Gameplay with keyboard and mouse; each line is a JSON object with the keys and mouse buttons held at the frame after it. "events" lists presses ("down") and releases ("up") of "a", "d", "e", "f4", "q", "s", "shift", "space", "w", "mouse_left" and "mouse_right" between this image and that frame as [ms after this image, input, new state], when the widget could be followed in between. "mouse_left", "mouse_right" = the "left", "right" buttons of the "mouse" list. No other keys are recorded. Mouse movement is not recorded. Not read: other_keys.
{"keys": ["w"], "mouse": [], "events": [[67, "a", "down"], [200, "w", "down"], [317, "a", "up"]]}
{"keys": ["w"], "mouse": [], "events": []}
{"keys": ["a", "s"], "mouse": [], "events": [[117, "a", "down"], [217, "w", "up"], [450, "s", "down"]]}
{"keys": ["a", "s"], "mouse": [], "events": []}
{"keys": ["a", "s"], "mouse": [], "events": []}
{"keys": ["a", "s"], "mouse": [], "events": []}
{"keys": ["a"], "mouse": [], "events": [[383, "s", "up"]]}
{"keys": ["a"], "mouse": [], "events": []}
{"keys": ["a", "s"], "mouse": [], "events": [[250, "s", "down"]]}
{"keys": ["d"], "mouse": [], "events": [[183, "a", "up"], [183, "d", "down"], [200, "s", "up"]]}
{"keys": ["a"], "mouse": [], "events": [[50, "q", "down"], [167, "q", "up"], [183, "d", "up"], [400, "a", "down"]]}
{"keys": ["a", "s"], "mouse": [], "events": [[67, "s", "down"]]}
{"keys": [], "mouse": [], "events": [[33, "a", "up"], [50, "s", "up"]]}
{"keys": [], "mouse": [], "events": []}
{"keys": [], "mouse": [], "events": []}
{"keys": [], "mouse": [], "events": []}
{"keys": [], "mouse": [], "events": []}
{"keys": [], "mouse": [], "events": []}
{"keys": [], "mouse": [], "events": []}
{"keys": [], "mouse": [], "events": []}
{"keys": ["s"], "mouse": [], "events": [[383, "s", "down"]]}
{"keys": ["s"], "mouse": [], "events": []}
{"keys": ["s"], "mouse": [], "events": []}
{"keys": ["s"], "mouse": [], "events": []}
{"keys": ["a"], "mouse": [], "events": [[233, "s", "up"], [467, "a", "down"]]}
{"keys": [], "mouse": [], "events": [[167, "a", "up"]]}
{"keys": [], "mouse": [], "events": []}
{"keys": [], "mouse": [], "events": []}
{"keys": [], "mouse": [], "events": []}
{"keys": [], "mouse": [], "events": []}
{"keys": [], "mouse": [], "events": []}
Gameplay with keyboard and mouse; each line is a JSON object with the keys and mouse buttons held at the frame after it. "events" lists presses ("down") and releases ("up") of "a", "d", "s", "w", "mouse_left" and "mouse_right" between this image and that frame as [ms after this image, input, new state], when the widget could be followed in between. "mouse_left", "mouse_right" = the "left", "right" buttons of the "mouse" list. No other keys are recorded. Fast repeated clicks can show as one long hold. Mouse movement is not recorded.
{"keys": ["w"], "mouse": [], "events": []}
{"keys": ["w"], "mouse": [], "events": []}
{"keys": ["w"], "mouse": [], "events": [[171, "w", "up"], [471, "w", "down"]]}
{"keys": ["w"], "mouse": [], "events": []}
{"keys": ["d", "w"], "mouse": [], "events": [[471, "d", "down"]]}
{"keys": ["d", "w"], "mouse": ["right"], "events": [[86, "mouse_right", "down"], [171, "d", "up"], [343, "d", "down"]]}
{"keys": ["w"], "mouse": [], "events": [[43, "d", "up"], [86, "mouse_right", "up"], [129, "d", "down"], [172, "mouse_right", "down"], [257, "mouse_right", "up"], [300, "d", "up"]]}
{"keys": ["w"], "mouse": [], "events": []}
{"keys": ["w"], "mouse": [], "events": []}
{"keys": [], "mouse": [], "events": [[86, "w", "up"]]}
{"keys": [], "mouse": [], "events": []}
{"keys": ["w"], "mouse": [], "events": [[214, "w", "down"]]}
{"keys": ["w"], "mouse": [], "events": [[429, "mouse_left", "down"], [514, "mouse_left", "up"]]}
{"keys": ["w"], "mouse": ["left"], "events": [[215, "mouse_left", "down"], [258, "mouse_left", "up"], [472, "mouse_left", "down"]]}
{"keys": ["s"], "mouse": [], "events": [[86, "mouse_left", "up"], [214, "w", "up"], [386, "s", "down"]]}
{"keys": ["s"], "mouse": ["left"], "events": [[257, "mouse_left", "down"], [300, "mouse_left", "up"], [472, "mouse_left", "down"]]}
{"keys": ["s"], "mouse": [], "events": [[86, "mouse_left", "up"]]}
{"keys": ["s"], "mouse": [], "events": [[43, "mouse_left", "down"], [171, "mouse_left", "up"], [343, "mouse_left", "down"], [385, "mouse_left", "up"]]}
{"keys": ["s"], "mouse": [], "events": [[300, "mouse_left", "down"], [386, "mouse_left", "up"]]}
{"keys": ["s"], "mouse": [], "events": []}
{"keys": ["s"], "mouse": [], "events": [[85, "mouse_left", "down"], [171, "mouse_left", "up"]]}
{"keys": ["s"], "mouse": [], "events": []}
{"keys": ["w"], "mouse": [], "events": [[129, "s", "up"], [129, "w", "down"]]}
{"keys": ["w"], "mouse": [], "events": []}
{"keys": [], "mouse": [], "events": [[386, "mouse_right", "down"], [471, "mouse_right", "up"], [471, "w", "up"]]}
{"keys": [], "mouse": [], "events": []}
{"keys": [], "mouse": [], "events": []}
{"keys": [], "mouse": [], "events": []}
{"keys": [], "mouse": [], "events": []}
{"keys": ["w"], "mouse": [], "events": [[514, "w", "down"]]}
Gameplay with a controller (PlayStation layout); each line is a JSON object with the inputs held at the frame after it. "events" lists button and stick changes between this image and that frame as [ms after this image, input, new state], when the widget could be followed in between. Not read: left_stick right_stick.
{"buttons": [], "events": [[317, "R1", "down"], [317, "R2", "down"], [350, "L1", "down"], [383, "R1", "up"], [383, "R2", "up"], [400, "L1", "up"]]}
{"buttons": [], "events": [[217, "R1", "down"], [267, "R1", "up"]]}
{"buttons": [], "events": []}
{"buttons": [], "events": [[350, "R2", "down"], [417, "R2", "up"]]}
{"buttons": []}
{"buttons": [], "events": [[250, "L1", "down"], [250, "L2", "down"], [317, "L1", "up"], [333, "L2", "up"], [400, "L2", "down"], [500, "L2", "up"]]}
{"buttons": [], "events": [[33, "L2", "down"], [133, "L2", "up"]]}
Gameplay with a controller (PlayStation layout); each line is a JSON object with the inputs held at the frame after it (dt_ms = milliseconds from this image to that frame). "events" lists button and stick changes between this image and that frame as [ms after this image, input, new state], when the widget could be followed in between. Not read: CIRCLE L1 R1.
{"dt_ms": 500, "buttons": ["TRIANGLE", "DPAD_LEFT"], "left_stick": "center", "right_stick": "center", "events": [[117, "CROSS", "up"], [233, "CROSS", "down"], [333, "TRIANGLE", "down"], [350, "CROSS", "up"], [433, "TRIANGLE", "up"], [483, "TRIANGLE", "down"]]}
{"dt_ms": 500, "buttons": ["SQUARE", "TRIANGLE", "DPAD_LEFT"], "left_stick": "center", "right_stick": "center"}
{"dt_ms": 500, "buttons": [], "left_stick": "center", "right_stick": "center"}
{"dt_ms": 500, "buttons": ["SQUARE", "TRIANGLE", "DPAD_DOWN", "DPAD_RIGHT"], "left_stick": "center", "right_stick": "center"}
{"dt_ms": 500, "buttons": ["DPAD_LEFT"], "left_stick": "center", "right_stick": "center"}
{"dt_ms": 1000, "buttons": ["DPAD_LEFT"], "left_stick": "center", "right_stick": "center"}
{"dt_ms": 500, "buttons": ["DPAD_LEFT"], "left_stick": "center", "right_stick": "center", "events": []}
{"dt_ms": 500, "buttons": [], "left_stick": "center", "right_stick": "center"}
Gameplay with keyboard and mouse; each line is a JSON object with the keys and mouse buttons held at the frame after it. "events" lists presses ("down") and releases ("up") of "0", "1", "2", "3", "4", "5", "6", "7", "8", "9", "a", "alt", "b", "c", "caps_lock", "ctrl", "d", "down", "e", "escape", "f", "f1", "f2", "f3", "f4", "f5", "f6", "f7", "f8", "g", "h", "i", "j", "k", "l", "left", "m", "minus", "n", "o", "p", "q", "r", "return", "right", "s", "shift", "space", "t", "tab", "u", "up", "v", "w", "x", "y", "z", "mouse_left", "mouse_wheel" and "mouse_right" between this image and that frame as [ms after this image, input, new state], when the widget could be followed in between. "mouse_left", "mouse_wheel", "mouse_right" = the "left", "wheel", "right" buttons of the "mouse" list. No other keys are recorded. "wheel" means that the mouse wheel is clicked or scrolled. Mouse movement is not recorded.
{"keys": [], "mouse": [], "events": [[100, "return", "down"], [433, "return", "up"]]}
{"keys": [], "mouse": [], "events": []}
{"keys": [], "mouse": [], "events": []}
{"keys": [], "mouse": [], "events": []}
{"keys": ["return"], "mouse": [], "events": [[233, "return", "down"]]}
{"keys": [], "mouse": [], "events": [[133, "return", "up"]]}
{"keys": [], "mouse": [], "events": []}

▬▬▬▬▬▬

Problem to work on |
Among the entries, find each line that includes the string "SQUARE" and copy it.

Completed task |
{"dt_ms": 500, "buttons": ["SQUARE", "TRIANGLE", "DPAD_LEFT"], "left_stick": "center", "right_stick": "center"}
{"dt_ms": 500, "buttons": ["SQUARE", "TRIANGLE", "DPAD_DOWN", "DPAD_RIGHT"], "left_stick": "center", "right_stick": "center"}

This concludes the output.